Box plot is a type of chart that uses boxes and lines to show distributions of one or more groups of a continuous numeric data. They provide a high-level information at a glance for instance the data symmetry, skew and variance. They can also be used to show outliers within a data set. This is the only chart that can effectively give the measure of spread and central tendency(median, quartiles and range).

Try it!

We will plot a boxplot of the Net Amount spent on the ecommerce store.

library(ggplot2)

# Plot a boxplot
ggplot(ecommerce, aes(y=Net.Amount))+
  geom_boxplot(fill="black")

The upper and lower boundaries represents the upper(Q3) and lower(Q1) quartiles respectively. In out case the upper quartile is about 4200INR and the lower quartile is approximately 1500. The median is represented by the line cutting through the box, whereby in our case is approximately 2800 INR. The maximum value is the uppermost point of the boxplot which is approximately 8300INR. Finally, the minimum is the bottom of the plot which is approximately 350INR.

Practical Exercise

To enhance your understanding in basic data visualizations, you will be required to use the inbuilt diamonds data set and follow the instructions below.

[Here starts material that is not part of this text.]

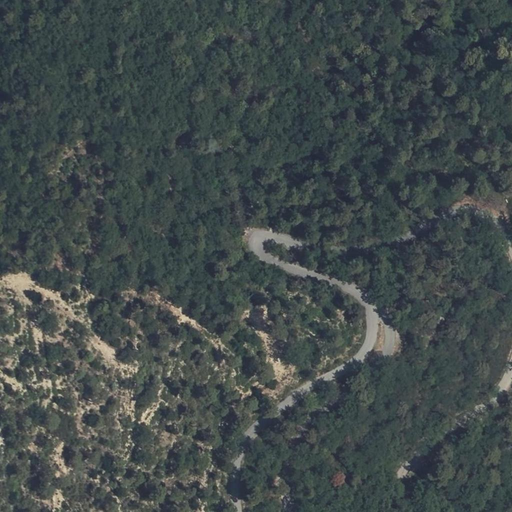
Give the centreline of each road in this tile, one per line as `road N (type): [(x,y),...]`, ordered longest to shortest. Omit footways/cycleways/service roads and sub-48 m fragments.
road 1 (residential): [(511,246),(486,214),(463,209),(386,249),(258,237),(252,250),(350,285),(371,312),(368,341),(355,360),(241,441),(237,511)]
road 2 (track): [(371,312),(385,316),(385,359),(317,423),(293,490),(296,511)]
road 3 (residential): [(416,511),(402,472),(484,403),(511,359)]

  1. Plot a bar chart to show the count of diamonds by cut quality.
  2. Generate a scatter plot to show the relationship between carat and price.
  3. Plot a histogram of the price of diamonds.
  4. Create a boxplot to compare the price distributions across different different diamond color categories.
  5. Visualize the male and female passengers in each class.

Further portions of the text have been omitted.